Rinnovo CCSL Stellantis: vince l’azienda, perdono i lavoratori
Udite, udite, è avvenuto un nuovo miracolo in Stellantis: trovato l’accordo per il rinnovo del CCSL tra azienda e le solite OOSS che da sempre propinano tale contratto come un successo. Naturalmente tutto senza chiedere nulla ai lavoratori, che devono lavorare e ringraziare versando una somma di 40€ quale ringraziamento per i servigi ricevuti da chi gentilmente ha pensato, scritto e deciso per conto loro, risparmiandogli la fatica di esprimersi e pure senza dover effettuare un solo minuto di sciopero.
Tutto molto bello se non fosse per la realtà che sancisce la sconfitta dei lavoratori e gli arretramenti dei salari, che da decenni perdono potere di acquisto, a fronte di aumenti di ritmi e carichi lavorativi senza freno:
Per chi lavora sulle catene di montaggio l’aumento è di 110,95 euro lordi/84,70 netti (6,5 %) per il recupero inflazione del 2022 e si omette di dire che l’inflazione dell’anno scorso è stata dell’ 8,1 % (dati ufficiali che nulla hanno a che vedere con l’inflazione reale che è di gran lunga più elevata).

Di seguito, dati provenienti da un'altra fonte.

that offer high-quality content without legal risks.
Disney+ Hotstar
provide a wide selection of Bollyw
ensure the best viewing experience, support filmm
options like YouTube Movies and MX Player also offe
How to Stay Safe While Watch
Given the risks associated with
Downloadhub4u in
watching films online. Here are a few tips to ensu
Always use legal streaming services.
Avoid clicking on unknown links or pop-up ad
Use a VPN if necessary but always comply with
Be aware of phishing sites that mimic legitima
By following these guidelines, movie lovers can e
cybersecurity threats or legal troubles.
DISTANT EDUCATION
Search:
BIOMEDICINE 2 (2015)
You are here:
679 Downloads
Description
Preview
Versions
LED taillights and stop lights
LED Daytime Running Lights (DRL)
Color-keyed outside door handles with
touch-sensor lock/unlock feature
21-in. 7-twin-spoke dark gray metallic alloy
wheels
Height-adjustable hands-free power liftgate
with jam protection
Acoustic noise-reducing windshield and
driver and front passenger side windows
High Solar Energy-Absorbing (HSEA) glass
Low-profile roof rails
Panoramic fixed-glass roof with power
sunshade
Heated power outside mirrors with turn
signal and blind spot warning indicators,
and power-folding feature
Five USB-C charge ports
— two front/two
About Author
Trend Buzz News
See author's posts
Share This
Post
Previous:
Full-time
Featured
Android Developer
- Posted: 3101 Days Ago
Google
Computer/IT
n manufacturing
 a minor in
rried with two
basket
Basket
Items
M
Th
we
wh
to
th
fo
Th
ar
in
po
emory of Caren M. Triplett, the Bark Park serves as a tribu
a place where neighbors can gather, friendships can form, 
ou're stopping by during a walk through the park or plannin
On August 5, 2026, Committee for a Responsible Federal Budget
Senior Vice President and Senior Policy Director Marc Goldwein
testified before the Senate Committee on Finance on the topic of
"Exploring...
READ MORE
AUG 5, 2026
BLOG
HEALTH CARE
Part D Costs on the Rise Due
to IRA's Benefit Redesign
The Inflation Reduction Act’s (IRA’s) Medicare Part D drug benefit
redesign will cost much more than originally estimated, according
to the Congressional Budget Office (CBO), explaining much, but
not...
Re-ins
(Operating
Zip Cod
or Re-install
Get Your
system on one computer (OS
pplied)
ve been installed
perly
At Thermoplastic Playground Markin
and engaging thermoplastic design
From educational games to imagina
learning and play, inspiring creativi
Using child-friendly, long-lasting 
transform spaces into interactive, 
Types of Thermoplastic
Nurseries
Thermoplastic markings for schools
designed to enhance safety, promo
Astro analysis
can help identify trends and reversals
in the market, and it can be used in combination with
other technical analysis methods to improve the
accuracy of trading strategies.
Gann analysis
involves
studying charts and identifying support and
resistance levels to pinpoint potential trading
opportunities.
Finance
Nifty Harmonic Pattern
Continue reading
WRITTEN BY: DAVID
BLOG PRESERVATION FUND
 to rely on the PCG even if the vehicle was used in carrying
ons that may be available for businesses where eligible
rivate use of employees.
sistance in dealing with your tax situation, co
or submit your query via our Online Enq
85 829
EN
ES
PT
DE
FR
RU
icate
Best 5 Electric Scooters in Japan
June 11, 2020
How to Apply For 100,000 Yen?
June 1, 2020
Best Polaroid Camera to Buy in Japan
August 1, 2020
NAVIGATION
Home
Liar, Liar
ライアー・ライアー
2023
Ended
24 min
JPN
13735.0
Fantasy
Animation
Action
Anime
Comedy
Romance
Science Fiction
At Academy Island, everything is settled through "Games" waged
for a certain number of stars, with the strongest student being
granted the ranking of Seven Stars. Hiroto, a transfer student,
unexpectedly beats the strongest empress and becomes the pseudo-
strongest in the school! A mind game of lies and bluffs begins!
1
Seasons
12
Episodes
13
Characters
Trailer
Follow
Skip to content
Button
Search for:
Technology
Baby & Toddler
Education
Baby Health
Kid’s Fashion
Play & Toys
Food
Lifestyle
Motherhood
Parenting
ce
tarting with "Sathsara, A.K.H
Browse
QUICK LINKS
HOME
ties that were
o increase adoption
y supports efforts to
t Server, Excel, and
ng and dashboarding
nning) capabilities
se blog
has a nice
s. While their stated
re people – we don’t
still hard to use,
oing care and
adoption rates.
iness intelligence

Si vuol far passare come una conquista l’aumento del 4,5 % (81,80 euro lordi/62,98 netti) per il 2024 e si ignora che l’attuale inflazione viaggia ancora oltre il 10% quindi con una perdita costante del doppio della cifra pattuita
Ci si entusiasma per aver concordato 400 € di una tantum che non sono altro che la copertura dei mancati aumenti dei primi mesi del 2023, ma ad essere onesti hanno pattuito anche 200 euro di Flexible Benefit (risorse tolte alla propria pensione e ai servizi pubblici) quindi c’è da sfregarsi le mani.
Tutto in continuità con la politica salariale che ha portato l’Italia ad essere unico paese europeo con calo del 2,9% del potere di acquisto delle retribuzioni negli ultimi 30 anni.
Quanto al resto, bisogna farsi il segno della croce visto che verrà legato il calcolo del sistema premiante ai risultati dei ricavi dei vari gruppi (Stellantis, Cnhi e Iveco) nella zona Europea, che come noto vive una crisi di settore epocale.
La parte normativa, che avrà durata di 4 anni rispetto ai 2 di quella economica, è da giudicare ancor più negativamente per i lavoratori: conferma l’impianto sindacalmente
discriminatorio, apre a maggior flessibilità, conferma il sistema delle commissioni di controllo su sicurezza, carichi di lavoro, ecc., che in più di un decennio sono risultate fallimentari e disastrose per le condizioni di lavoro negli stabilimenti.
Le piccole migliorie sui permessi studio, che passano da 40 a 48 all’anno nascondono un problema che da sempre non viene affrontato ovvero la difficoltà ad accedere alle 150 ore annue retribuite previste per legge, o quelle sui part-time citati in modo molto generico e che nel tempo sono diventati strumento di clientelismi e discriminazioni, nulla aggiungono ad un giudizio che non può essere che negativo ed insoddisfacente per i lavoratori.
L’unica vera conquista (concessione?) è la rivalutazione del 10% delle indennità di funzioni direttive, quasi in linea con l’inflazione, che certo non riguardano chi si logora sulle catene di montaggio.
Nulla è previsto su riduzione di orario di lavoro a parità di salario, argomento con cui qualche alto dirigente sindacale si sciacqua la bocca negli interventi pubblici, che è centrale per conservare occupazione negli stabilimenti italiani già colpiti in questi anni da migliaia di posti persi e cassa integrazione dilagante, mentre è stata già avviata una campagna di incentivazione alle dimissioni volontarie per altre migliaia di lavoratori del gruppo.
L’USB è contraria da sempre a questa modalità di rappresentanza che è dannosa per i lavoratori e per l’intero settore automotive in Italia, perché antidemocratica ed inadatta ad affrontare il passaggio epocale che il settore dovrà affrontare nei prossimi anni.